In general, you should argue to understand, not to win. This thread is not territory to be claimed by one group or another; indeed, the aim is to have many different viewpoints represented here. Thus, we also ask that you follow some guidelines:
-
Speak plainly. Avoid sarcasm and mockery. When disagreeing with someone, state your objections explicitly.
-
Be as precise and charitable as you can. Don't paraphrase unflatteringly.
-
Don't imply that someone said something they did not say, even if you think it follows from what they said.
-
Write like everyone is reading and you want them to be included in the discussion.
On an ad hoc basis, the mods will try to compile a list of the best posts/comments from the previous week, posted in Quality Contribution threads and archived at /r/TheThread. You may nominate a comment for this list by clicking on 'report' at the bottom of the post and typing 'Actually a quality contribution' as the report reason.
Jump in the discussion.
No email address required.
Notes -
To start, the idea that Trump is the next Hitler is obviously crazy, overheated political rhetoric. Trump is nothing like Hitler, historical fascism was a movement born out of millions of angry World War I veterans and nothing like it exists or could exist today.

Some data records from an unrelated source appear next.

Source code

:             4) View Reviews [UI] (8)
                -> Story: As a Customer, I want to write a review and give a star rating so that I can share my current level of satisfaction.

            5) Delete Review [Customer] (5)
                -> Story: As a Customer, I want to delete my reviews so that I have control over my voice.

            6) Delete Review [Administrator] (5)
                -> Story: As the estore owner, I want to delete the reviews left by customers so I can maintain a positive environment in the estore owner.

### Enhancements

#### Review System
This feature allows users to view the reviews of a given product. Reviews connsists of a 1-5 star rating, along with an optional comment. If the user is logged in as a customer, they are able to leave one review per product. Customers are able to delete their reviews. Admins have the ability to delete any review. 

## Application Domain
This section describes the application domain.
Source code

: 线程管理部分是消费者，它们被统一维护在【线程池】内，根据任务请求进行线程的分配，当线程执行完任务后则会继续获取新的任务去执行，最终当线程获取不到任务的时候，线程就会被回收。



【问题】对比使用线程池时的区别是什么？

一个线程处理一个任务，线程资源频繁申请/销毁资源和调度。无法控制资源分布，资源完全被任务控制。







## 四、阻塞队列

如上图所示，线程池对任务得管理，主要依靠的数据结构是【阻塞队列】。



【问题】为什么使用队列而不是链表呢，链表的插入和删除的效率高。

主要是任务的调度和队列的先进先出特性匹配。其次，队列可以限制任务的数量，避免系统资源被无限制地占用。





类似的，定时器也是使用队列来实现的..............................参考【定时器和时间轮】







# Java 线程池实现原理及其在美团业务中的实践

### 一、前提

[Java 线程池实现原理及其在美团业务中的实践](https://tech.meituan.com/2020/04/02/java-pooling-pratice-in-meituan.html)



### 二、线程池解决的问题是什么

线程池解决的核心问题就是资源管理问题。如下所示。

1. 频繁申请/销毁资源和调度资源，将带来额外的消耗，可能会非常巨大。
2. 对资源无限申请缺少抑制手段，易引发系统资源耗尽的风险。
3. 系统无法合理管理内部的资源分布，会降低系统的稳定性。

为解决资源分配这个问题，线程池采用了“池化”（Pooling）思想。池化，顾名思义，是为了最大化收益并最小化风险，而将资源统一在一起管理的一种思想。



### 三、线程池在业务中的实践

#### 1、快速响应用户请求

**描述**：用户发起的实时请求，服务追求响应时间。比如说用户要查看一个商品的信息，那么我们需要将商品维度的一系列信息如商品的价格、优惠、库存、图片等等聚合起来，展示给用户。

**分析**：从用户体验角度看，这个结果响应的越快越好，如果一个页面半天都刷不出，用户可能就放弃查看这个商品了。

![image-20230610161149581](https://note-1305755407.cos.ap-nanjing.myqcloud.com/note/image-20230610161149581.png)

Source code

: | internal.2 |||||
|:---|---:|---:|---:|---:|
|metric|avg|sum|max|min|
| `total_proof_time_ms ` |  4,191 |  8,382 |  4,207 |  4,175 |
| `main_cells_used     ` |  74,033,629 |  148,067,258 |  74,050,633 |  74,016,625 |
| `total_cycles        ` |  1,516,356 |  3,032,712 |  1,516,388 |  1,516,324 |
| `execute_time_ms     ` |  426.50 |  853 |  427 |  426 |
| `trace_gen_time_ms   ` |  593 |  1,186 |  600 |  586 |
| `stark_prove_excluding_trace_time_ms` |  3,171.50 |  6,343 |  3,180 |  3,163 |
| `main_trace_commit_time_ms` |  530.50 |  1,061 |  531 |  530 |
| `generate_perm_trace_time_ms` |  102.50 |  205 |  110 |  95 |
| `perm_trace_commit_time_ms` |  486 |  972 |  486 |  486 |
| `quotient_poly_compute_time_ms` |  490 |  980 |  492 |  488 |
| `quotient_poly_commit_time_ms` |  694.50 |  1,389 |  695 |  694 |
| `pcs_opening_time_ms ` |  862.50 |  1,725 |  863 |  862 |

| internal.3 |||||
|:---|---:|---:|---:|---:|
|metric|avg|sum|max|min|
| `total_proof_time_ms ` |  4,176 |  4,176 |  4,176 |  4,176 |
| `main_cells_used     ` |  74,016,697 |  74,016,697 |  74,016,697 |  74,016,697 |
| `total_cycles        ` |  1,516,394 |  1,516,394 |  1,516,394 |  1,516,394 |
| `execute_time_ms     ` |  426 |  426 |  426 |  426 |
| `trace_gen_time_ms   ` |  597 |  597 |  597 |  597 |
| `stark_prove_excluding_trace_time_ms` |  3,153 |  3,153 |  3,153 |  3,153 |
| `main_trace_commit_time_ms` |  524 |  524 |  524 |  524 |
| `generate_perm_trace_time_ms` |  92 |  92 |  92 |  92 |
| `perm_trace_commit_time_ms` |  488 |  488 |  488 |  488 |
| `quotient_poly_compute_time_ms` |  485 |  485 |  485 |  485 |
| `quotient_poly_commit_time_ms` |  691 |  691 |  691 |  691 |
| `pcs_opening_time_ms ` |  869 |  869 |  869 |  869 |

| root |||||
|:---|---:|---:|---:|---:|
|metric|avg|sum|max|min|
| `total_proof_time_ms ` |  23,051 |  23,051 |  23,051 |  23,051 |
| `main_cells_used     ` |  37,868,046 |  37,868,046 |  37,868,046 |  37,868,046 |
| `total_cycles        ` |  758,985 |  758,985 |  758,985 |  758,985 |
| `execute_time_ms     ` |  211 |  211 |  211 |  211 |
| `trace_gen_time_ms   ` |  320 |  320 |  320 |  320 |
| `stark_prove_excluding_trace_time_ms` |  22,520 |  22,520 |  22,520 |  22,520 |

Part of the issue is that American education stinks and so there is simply no broad frame of reference for strongman leaders other than the good leftwing/progressive guys (FDR, Lincoln) and Hitler. You can't compare Trump to a Salazar, Pinochet, Sulla, Hidenberg, Caesar, Augustus, etc, because people simply don't know history well enough.
However, there is a bit of a "woke more correct" element to the Nazi accusations. Historically, communism/progressivism/leftism was an alliance between the intelligensia and aristocrats with the lowest classes. Fascism was renegade aristocrats and a lower-middle-class alliance. Second, Trump's base actually does want him to be much more of a "dictator" than Trump himself wants to be, but sometimes he gives signals as if he is going to play along. Trump's base actually wants him to act alike a real executive in control of the government -- they want him to fire employees and close departments (contra civil unconstitutional civil service law), they want him to ignore unconstitutional Supreme Court rulings, they want him to take strict and harsh measures that are morally beyond the pale by the standards of the current establishment. Overall, the wishes of Trump's base do pose an existential threat to the current post-New Deal, soft-socialist expertocracy. Thus you can see that the left has a working definition of fascism as being: "An alliance of a strongman with the lower-middle class that poses an existential threat to socialist (soft or hard) bureaucratic state." By that working definition, you can seen how Trump does match the pattern.
Ultimately, this is a case of Scott Alexander's worst argument in the world. You rhetorically group A and B together, when A is something with really terrible connotations, in order to have those connotations rub off on B.